▶ [RECORDS TO PROCESS]
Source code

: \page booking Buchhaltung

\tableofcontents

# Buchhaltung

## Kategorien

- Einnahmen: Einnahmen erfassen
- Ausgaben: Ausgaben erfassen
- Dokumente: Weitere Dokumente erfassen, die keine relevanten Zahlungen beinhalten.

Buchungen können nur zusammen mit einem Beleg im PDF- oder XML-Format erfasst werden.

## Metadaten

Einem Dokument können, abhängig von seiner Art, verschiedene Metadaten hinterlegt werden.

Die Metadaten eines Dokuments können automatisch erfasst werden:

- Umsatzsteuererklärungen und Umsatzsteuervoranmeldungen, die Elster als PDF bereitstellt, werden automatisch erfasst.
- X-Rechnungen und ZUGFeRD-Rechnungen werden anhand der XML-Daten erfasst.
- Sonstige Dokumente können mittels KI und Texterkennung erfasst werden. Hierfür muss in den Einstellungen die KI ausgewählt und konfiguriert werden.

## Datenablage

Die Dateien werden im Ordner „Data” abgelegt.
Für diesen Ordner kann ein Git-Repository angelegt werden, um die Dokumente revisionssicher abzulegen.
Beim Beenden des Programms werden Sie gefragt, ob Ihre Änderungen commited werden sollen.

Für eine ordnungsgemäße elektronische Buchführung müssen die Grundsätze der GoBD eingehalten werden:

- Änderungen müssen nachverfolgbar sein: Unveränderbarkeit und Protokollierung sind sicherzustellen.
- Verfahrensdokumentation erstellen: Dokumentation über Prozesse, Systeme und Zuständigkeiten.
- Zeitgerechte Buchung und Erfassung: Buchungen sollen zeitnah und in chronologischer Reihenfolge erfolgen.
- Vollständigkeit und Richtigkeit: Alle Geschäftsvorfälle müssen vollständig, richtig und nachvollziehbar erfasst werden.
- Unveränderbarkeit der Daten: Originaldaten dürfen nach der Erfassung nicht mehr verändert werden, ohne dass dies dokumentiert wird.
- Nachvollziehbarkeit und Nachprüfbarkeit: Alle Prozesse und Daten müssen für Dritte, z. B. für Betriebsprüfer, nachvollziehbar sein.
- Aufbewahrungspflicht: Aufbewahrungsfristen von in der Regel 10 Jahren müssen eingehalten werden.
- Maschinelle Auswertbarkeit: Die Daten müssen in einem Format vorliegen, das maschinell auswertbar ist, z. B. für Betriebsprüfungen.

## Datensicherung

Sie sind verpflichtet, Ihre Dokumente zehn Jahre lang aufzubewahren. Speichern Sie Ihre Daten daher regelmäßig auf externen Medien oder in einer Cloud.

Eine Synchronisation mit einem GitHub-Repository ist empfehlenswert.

▶ [TASK BRIEF] Select from the material above each line in which the string "nachvollziehbar" appears, and list those lines.

▶ [ANSWER FOR THIS EXERCISE]
- Vollständigkeit und Richtigkeit: Alle Geschäftsvorfälle müssen vollständig, richtig und nachvollziehbar erfasst werden.
- Nachvollziehbarkeit und Nachprüfbarkeit: Alle Prozesse und Daten müssen für Dritte, z. B. für Betriebsprüfer, nachvollziehbar sein.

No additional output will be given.